SafeAILab / EAGLE

Official Implementation of EAGLE-1 and EAGLE-2

Home Page:https://arxiv.org/pdf/2406.16858

Geek Repo:Geek Repo

Github PK Tool:Github PK Tool

RuntimeError: indices should be either on cpu or on the same device as the indexed tensor (cuda:7)

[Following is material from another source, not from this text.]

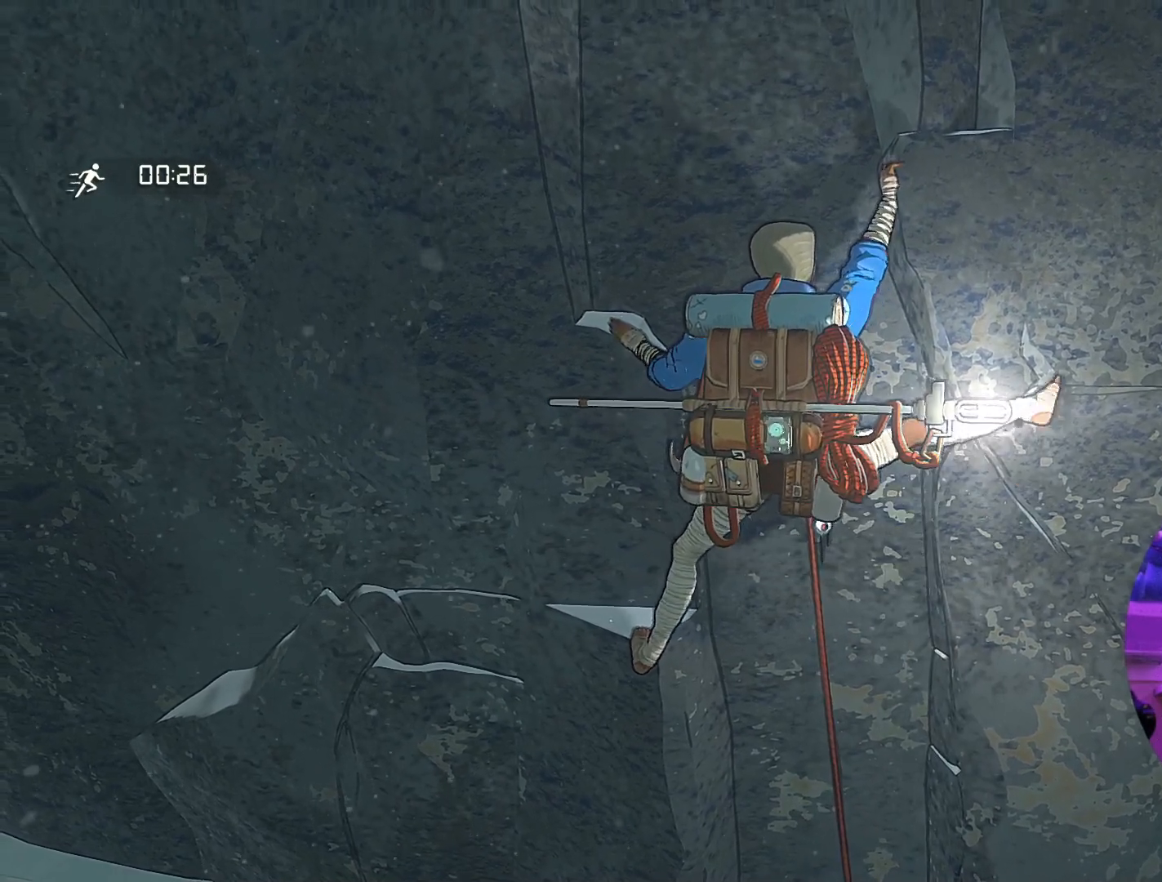
{"buttons": [], "left_stick": "center", "right_stick": "center", "events": [[183, "left_stick", "down-left"], [383, "left_stick", "center"]]}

Ishiki-Iroha opened this issue · comments

Hello, I have reproduced it on vicuna7b and llama7b-chat on 8 L40S, and the results are quite amazing:

vicuna-7b-v1.3:
speed 85.4037544546903
speed0 28.96434457451452
ratio 2.9485823245534903
llama-2-7b-chat:
speed 83.18835319185268
speed0 29.447255352096626
ratio 2.824995137821214

However, when I tried llama13b-chat, I encountered the following problem:

# python3 -m evaluation.gen_ea_answer_llama2chat --base-model-path /mnt/data3/LLaMa2-13B-chat-hf/LLaMa2-13B-chat-hf/ --ea-model-path /mnt/data3/models/EAGLE-llama2-chat-13B/ --model-id llama-2-13B-ea
Output to data/mt_bench/model_answer/llama-2-13B-ea-temperature-1.0.jsonl
Loading checkpoint shards: 100%|██████████████████████| 3/3 [00:22<00:00,  7.42s/it]
Check model training state: False
CUDA VISIBLE DEVICES: 0,1,2,3,4,5,6,7
Traceback (most recent call last):
  File "/home/condaenv/.python_libs/conda_env/eagle/lib/python3.9/runpy.py", line 197, in _run_module_as_main
    return _run_code(code, main_globals, None,
  File "/home/condaenv/.python_libs/conda_env/eagle/lib/python3.9/runpy.py", line 87, in _run_code
    exec(code, run_globals)
  File "/home/xxx/EAGLE/evaluation/gen_ea_answer_llama2chat.py", line 477, in <module>
    run_eval(
  File "/home/xxx/EAGLE/evaluation/gen_ea_answer_llama2chat.py", line 150, in run_eval
    get_answers_func(
  File "/home/condaenv/.python_libs/conda_env/eagle/lib/python3.9/site-packages/torch/utils/_contextlib.py", line 115, in decorate_context
    return func(*args, **kwargs)
  File "/home/xxx/EAGLE/evaluation/gen_ea_answer_llama2chat.py", line 239, in get_model_answers
    output_ids, new_token, idx = ea_forward(
  File "/home/xxx/EAGLE/evaluation/gen_ea_answer_llama2chat.py", line 63, in ea_forward
    tree_logits, logits,hidden_state,sample_token = initialize_tree(
  File "/home/xxx/EAGLE/model/utils.py", line 164, in initialize_tree
    tree_logits, outputs, logits,hidden_state,sample_token = model(
  File "/home/condaenv/.python_libs/conda_env/eagle/lib/python3.9/site-packages/torch/nn/modules/module.py", line 1501, in _call_impl
    return forward_call(*args, **kwargs)
  File "/home/xxx/EAGLE/model/ea_model.py", line 143, in forward
    ea_logits = self.ea_layer.topK_genrate(hidden_states, input_ids, self.base_model.lm_head, logits_processor)
  File "/home/condaenv/.python_libs/conda_env/eagle/lib/python3.9/site-packages/torch/utils/_contextlib.py", line 115, in decorate_context
    return func(*args, **kwargs)
  File "/home/xxx/EAGLE/model/cnets.py", line 830, in topK_genrate
    select_index=topk_index[self.tree_buffer['tree_indices'][i]]
RuntimeError: indices should be either on cpu or on the same device as the indexed tensor (cuda:7)

When I run the following command it works well:

# python3 -m evaluation.gen_baseline_answer_llama2chat --base-model-path /mnt/data3/LLaMa2-13B-chat-hf/LLaMa2-13B-chat-hf/ --ea-model-path /mnt/data3/models/EAGLE-llama2-chat-13B/ --model-id llama-2-13B-base

When I use a single L40S to run, there is no problem. When testing the 13B model, did you use multiple cards or a single card? I want to ensure we have a clear understanding of the testing conditions.
llama-13B-chat on 1 L40S,result:
speed 67.24270358594262
speed0 22.81789898647827
ratio 2.9469279194280853

Did you use multiple cards or a single card?

We conducted the tests using 2x RTX 3090.

RuntimeError

Thank you for identifying this bug, it has now been fixed.